Exactly the lines from the one holding "[302,711,319,721] the -> [103,649,112,658] a" to the end of the listing, both ends included, make up the expected answer.
*** EXERCISE INPUT ***
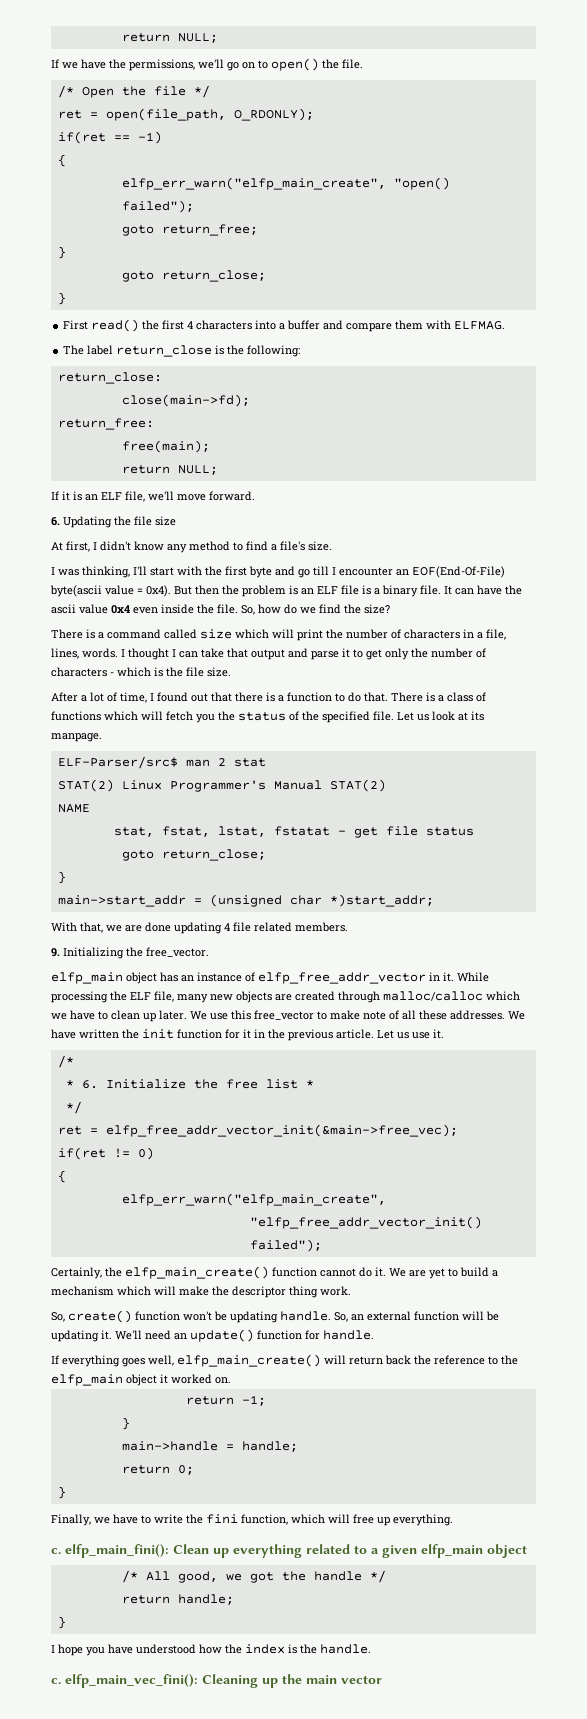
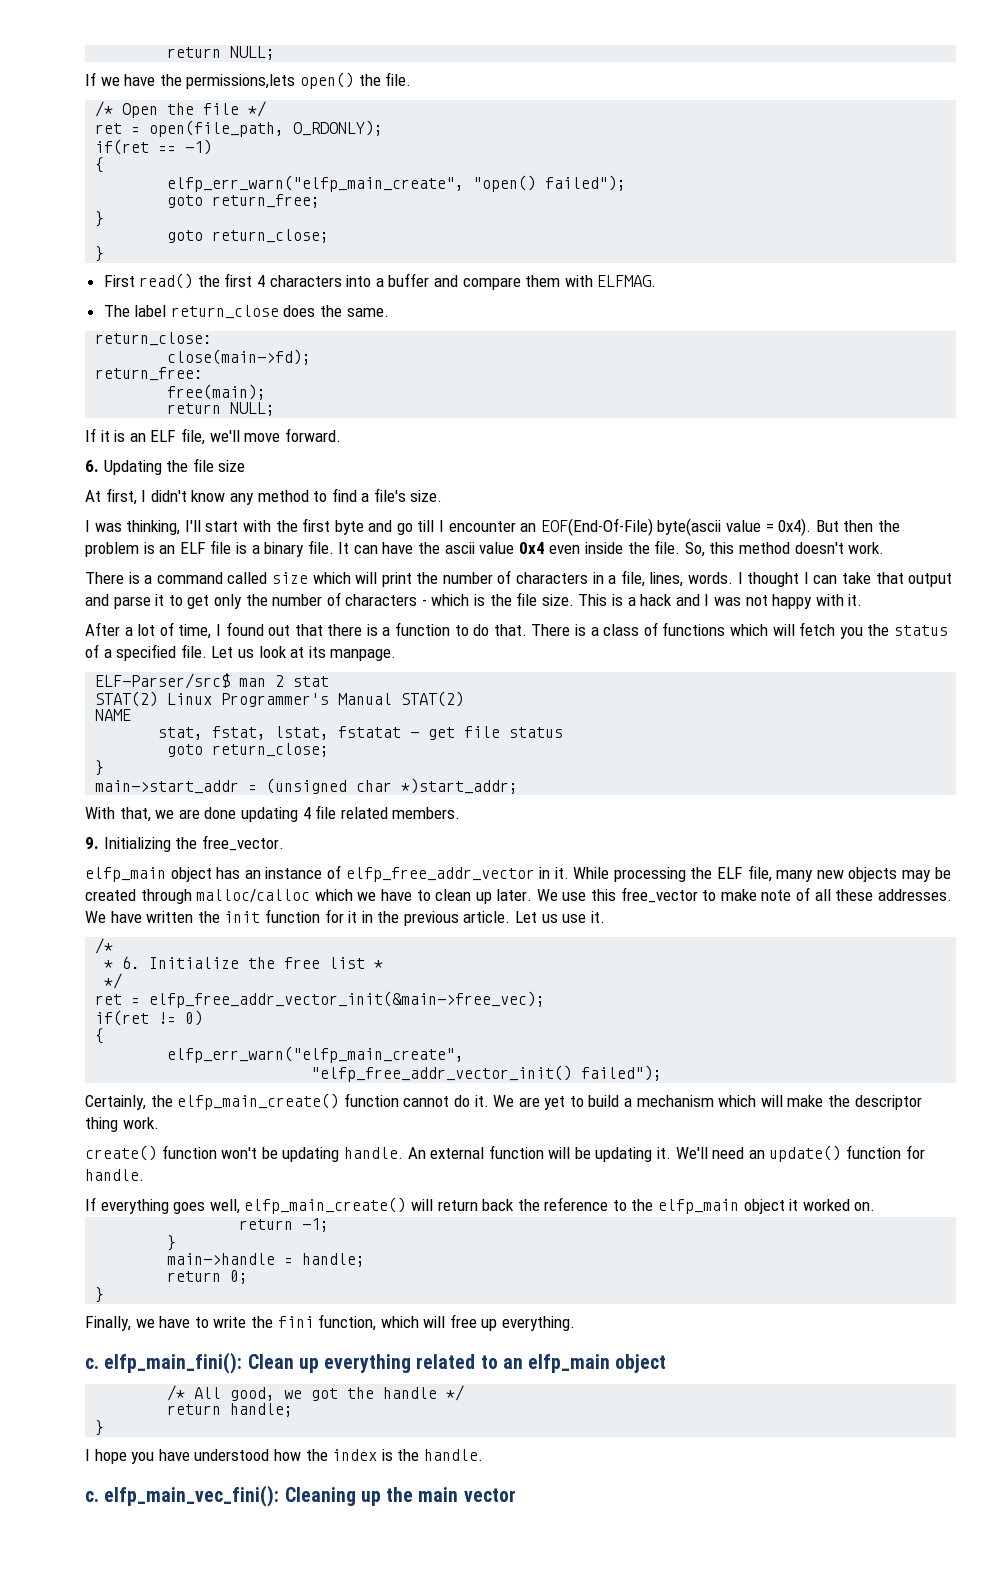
[129,59,268,71] permissions, we'll go on to -> [186,74,296,89] permissions,lets
[215,345,301,357] is the following: -> [283,305,389,317] does the same.
[258,604,390,614] how do we find the size? -> [709,542,885,554] this method doesn't work.
(231, 672) none -> [578,594,863,609] This is a hack and I was not happy with it.
[302,711,319,721] the -> [103,649,112,658] a
[275,994,292,1001] are -> [902,867,951,882] may be
[51,1312,65,1322] So, -> (159, 1123) none
[334,1312,364,1322] So, an -> [407,1147,426,1159] An
[371,1545,417,1558] a given -> [502,1358,523,1369] an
*** End of EXERCISE INPUT ***
SOLUTION TO THE EXERCISE —
[302,711,319,721] the -> [103,649,112,658] a
[275,994,292,1001] are -> [902,867,951,882] may be
[51,1312,65,1322] So, -> (159, 1123) none
[334,1312,364,1322] So, an -> [407,1147,426,1159] An
[371,1545,417,1558] a given -> [502,1358,523,1369] an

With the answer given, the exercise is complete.